The Decree identifies Article 2 of the Law on Customs Entry Tariff Schedule number 474 as its empowering legislation. The empowering article enables the Council of Minister to amend the customs duty percentage by up to 50% for goods listed under the Customs Entry Tariff Schedule. The article's wording clearly empowers the Council of Ministers to amend an existing percentage, but not to impose a new financial liability. Despite this, the Council of Ministers has introduced a new liability alongside existing customs duties, rather than increasing the percentage of existing customs duties.

Accordingly, a strong argument exists that the financial liability introduced by the Decree is a new tax, as opposed to a percentage increase for an existing tax or an additional financial liability. This interpretation is supported by the Decree identifying the new liability an "Additional Customs Duty". Further, the Decree does not mention any changes to existing percentages, but rather introduces a separate and additional customs duty.

3. European Union Customs Zone

Turkey has been included in the European Union Customs Zone ("Customs Zone") since December 1995 (Association Council Decision numbered 1/95, within the scope of the Ankara Agreement between Turkey and European Community). Membership allows free trade between Customs Zone countries without being subject to any customs duties or tariffs. Members can also determine mutual trade policy and tariff applications for imports from third countries.

Customs Zone countries (including Turkey) cannot impose duties or similar financial liabilities on goods which have entered free circulation within the Customs Zone.

Under Turkey's arrangement with the European Union, products from third countries will be considered to be in "free circulation" if the following criteria are all met:

  • Import formalities have been complied with.
  • Customs duties or charges of equivalent effect have been levied, either in the Customs Zone or in Turkey.
  • The exporter has not benefited from a total or partial reimbursement of duties or charges.

Exporters issue an A.TR Movement Certificate in order to benefit from the exemption. Any goods carrying an A.TR Movement Certificate are accordingly deemed to be in free circulation. Therefore, customs duties or similar taxes cannot be requested for goods carrying such certificates.

Accordingly, the Decree's additional customs duties arguably run contrary to the exemption from custom duties which applies to goods in free circulation within the Customs Zone, which did not originate from the European Union or Turkey.

4. The World Trade Organization's Information Technology Agreement

On 24 July 2015, members of the World Trade Organization agreed in Geneva to expand the Information Technology Agreement's scope and remove customs duties applied to high-tech products. The parties undertook to eliminate the customs duty within three years. The intention is that consumers' costs will decrease and consumers will benefit from innovative products.

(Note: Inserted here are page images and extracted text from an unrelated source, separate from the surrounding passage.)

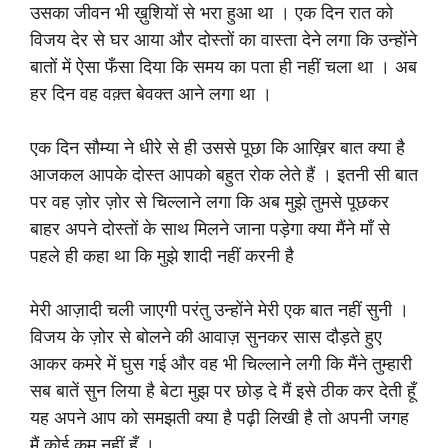
उसका जीवन भी ख़ुशियों से भरा हुआ था । एक दिन रात को
विजय देर से घर आया और दोस्तों का वास्ता देने लगा कि उन्होंने
बातों में ऐसा फँसा दिया कि समय का पता ही नहीं चला था । अब
हर दिन वह वक़्त बेवक्त आने लगा था ।
एक दिन सौम्या ने धीरे से ही उससे पूछा कि आख़िर बात क्या है
आजकल आपके दोस्त आपको बहुत रोक लेते हैं । इतनी सी बात
पर वह ज़ोर ज़ोर से चिल्लाने लगा कि अब मुझे तुमसे पूछकर
बाहर अपने दोस्तों के साथ मिलने जाना पड़ेगा क्या मैंने माँ से
पहले ही कहा था कि मुझे शादी नहीं करनी है
मेरी आज़ादी चली जाएगी परंतु उन्होंने मेरी एक बात नहीं सुनी ।
विजय के ज़ोर से बोलने की आवाज़ सुनकर सास दौड़ते हुए
आकर कमरे में घुस गई और वह भी चिल्लाने लगी कि मैंने तुम्हारी
सब बातें सुन लिया है बेटा मुझ पर छोड़ दे मैं इसे ठीक कर देती हूँ
यह अपने आप को समझती क्या है पढ़ी लिखी है तो अपनी जगह
मैं कोई कम नहीं हूँ ।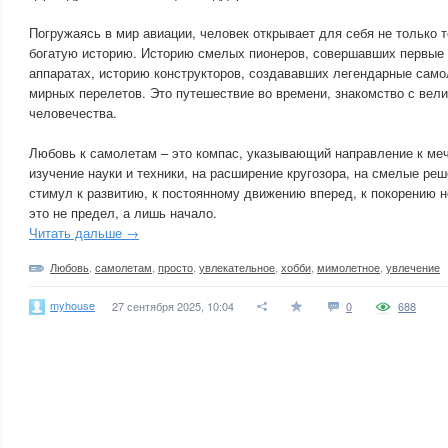
Погружаясь в мир авиации, человек открывает для себя не только т
богатую историю. Историю смелых пионеров, совершавших первые 
аппаратах, историю конструкторов, создававших легендарные само
мирных перелетов. Это путешествие во времени, знакомство с вел
человечества.
Любовь к самолетам – это компас, указывающий направление к меч
изучение науки и техники, на расширение кругозора, на смелые реш
стимул к развитию, к постоянному движению вперед, к покорению н
это не предел, а лишь начало.
Читать дальше →
Любовь
,
самолетам
,
просто
,
увлекательное
,
хобби
,
мимолетное
,
увлечение
myhouse
27 сентября 2025, 10:04
0
688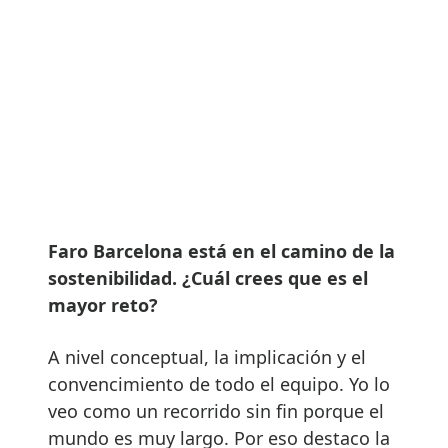
Faro Barcelona está en el camino de la
sostenibilidad. ¿Cuál crees que es el
mayor reto?
A nivel conceptual, la implicación y el
convencimiento de todo el equipo. Yo lo
veo como un recorrido sin fin porque el
mundo es muy largo. Por eso destaco la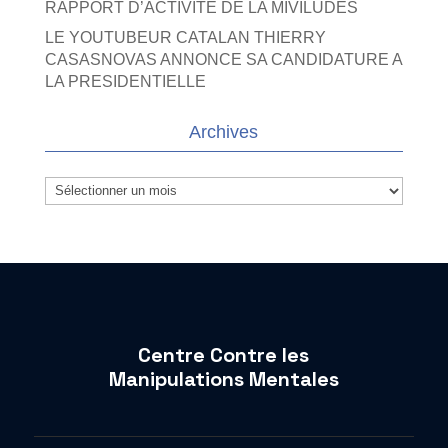
RAPPORT D’ACTIVITE DE LA MIVILUDES
LE YOUTUBEUR CATALAN THIERRY
CASASNOVAS ANNONCE SA CANDIDATURE A
LA PRESIDENTIELLE
Archives
Archives
Centre Contre les
Manipulations Mentales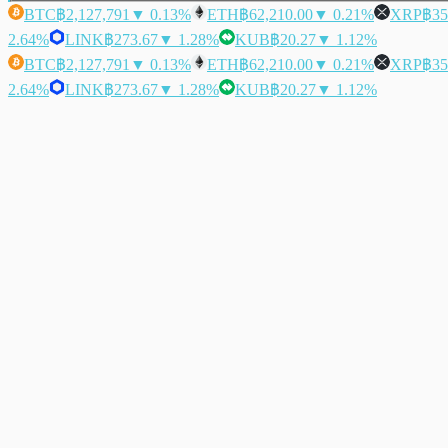
BTC
฿2,127,791
▼ 0.13%
ETH
฿62,210.00
▼ 0.21%
XRP
฿35
2.64%
LINK
฿273.67
▼ 1.28%
KUB
฿20.27
▼ 1.12%
BTC
฿2,127,791
▼ 0.13%
ETH
฿62,210.00
▼ 0.21%
XRP
฿35
2.64%
LINK
฿273.67
▼ 1.28%
KUB
฿20.27
▼ 1.12%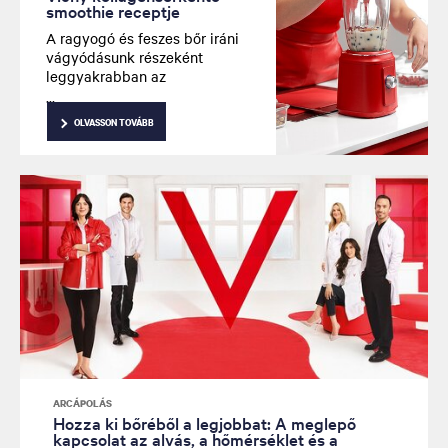
smoothie receptje
A ragyogó és feszes bőr iráni
vágyódásunk részeként
leggyakrabban az
arcbőrünkre felvihető krémek
és szérumok felé fordulunk. De
OLVASSON TOVÁBB
mi lenne, ha a fiatalos
ragyogás kulcsa valójában
belülről fakadna? Az „Az vagy,
amit megeszel” elve ma
aktuálisabb, mint valaha,
különösen a bőrünk
egészségének és a testünk
legfontosabb szerkezeti
fehérjéjének, a kollagénnek a
támogatásának tekintetében.
ARCÁPOLÁS
Hozza ki bőréből a legjobbat: A meglepő
kapcsolat az alvás, a hőmérséklet és a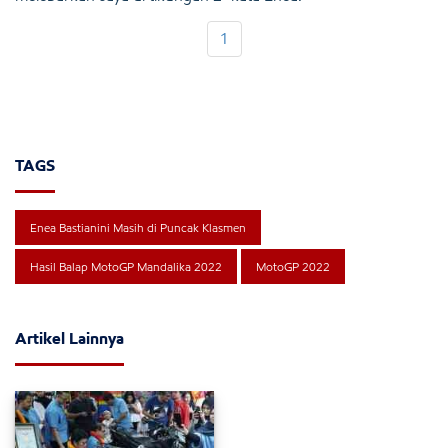
1
TAGS
Enea Bastianini Masih di Puncak Klasmen
Hasil Balap MotoGP Mandalika 2022
MotoGP 2022
Artikel Lainnya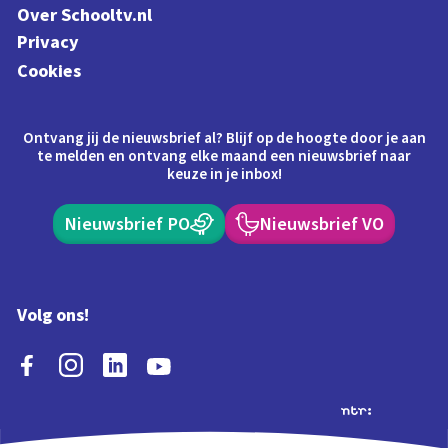
Over Schooltv.nl
Privacy
Cookies
Ontvang jij de nieuwsbrief al? Blijf op de hoogte door je aan
te melden en ontvang elke maand een nieuwsbrief naar
keuze in je inbox!
Nieuwsbrief PO
Nieuwsbrief VO
Volg ons!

Therefore, the Decree's introduction of an additional customs duty in Turkey ostensibly contradicts Turkey's international undertakings to eliminate customs duties on high-tech products.

Accordingly, it remains to be seen whether the Decree's requirements will stand up to legal scrutiny and challenges from parties which may now receive significantly reduced economic incentives to trade these goods in the Turkish market.

The content of this article is intended to provide a general guide to the subject matter. Specialist advice should be sought about your specific circumstances.